Gloria Reyes was the board president at the time, and while she had initially opposed the idea, ultimately chose to back ending the contract. The vote came during as Madison became the site of weeks of protests over the murder of George Floyd and shooting of Jacob Blake, but the conversation had started prior to 2020.

“We were in a pandemic and we had protests around this. It wasn’t fair for our community to continue to have officers in schools when we weren’t even in school. We cut the contract, it was a really good time to hit the hard reset button,” the former MPD police officer and detective explained on FTR of her decision.

“It wouldn’t have helped them to stay. They couldn’t do their job effectively if they were continuing to be criticized for their actions while in schools.”

Now, Reyes said, she believes the school district has had time to assess and evaluate solutions for school violence without officers, and says she wants to push for a conversation to add officers back in.

“That is something I would explore,” she noted.

A decision to bring school resource officers back into school would not fall within the direct purview of the mayoral office, but if she won her bid for mayor, she could use the position to put public pressure on the school board t0 take up the issue again.

In her interview, Reyes said she would also create an Office of Violence Prevention that would include members of a variety of different city departments to address a holistic approach to reducing violence in the city.

Bus rapid transit, metro redesign could see big changes if Reyes wins bid

Bringing a bus rapid transit system to Madison has been one of incumbent mayor Satya Rhodes-Conway’s biggest projects, and one of her core campaign issues when she first ran nearly four years ago.

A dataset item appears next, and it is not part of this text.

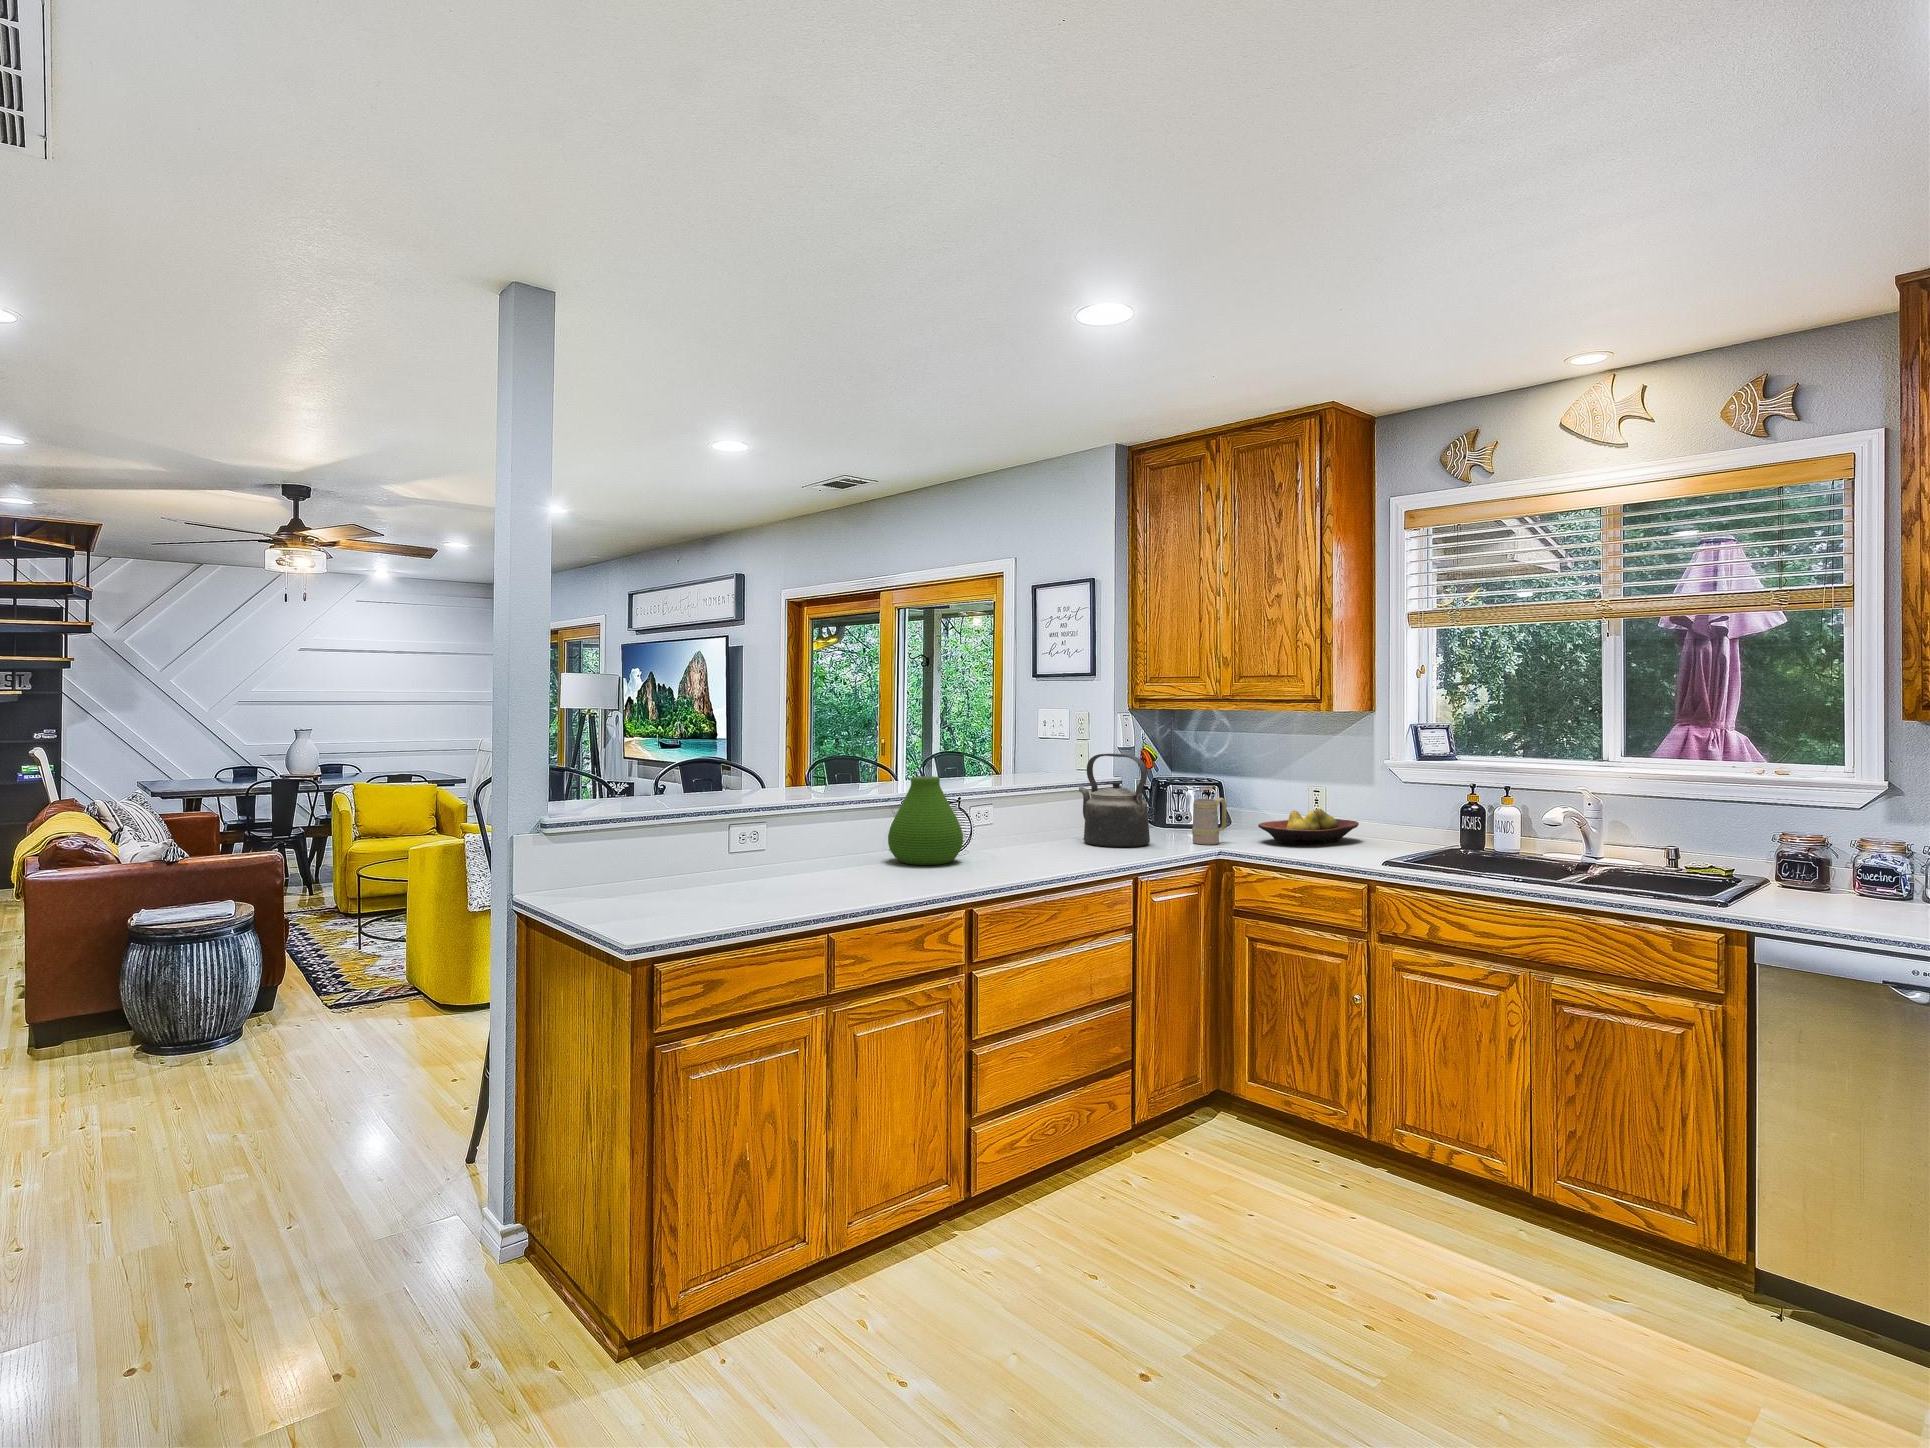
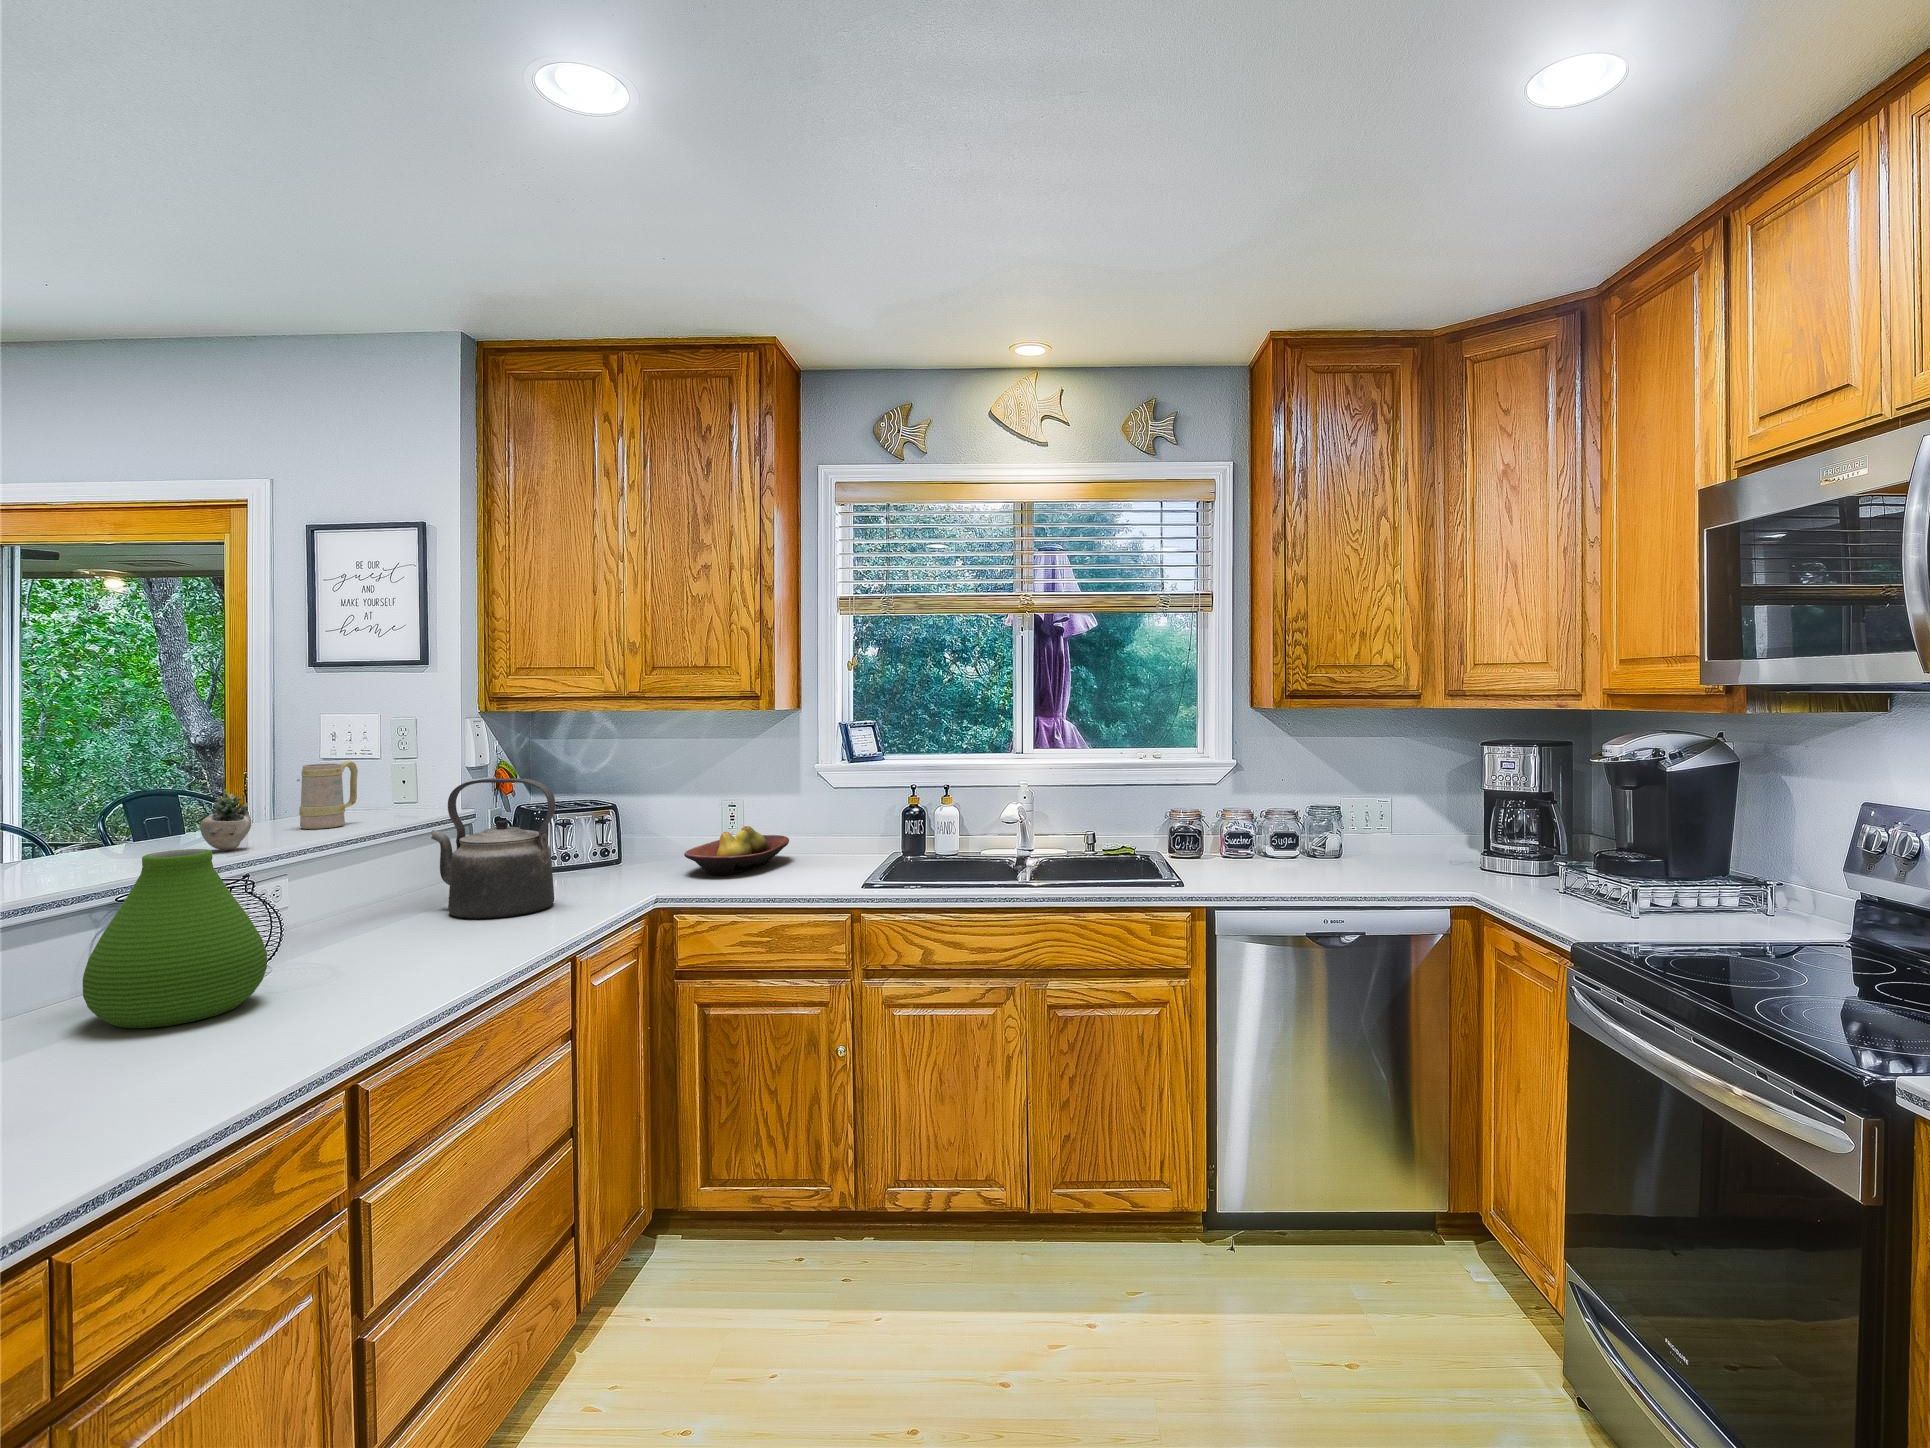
succulent plant: none [957,746,1004,785] -> present [200,779,300,850]
mug: present [1192,798,1227,845] -> present [299,761,358,829]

Now, millions in federal funding has propelled BRT to a potential start date in 2024, under a redesigned metro system where faster and more frequent rapid transit buses channel more riders through key city routes.

The project has not been without constant controversy, however, with the system provoking outcry from downtown businesses when Rhodes-Conway laid the BRT route through State Street.

RELATED: ‘It doesn’t make any sense’: Madison’s rapid transit plans hit snag yet again after proposed amendment

In addition, some residents disapproved of plans to move some of the bus stops after maps were released showing the newly-designed metro system would favor fewer routes and stops to achieve higher-frequency buses–resulting in longer walks for some.

Now, Reyes said that if elected, she would upend both of those controversy points: she would divert the BRT routing off of State Street, and push back BRT plans until new metro transit maps could be drawn that would eliminate residential concerns.

“I’ve spoken against the process of how we’ve engaged our communities. We should have done an equity analysis at the beginning of the bus rapid transit discussion, and not wait for the federal equity audit or assessment or analysis.”

A federal equity analysis, required by law because of the system’s use of federal funds, found the metro transit redesign which includes BRT would benefit minorities and low income residents.

Major delays to implementing BRT could risk federal funding, city staff have said in the past.


Also on FTR: Wisconsin Policy Forum’s Ari Brown on record-breaking referendums across Wisconsin

The Wisconsin Policy Forum’s Ari Brown also joined For the Record on Sunday to discuss the Forum’s recent report, finding record-breaking referenda for both schools and other local governments across Wisconsin in 2022.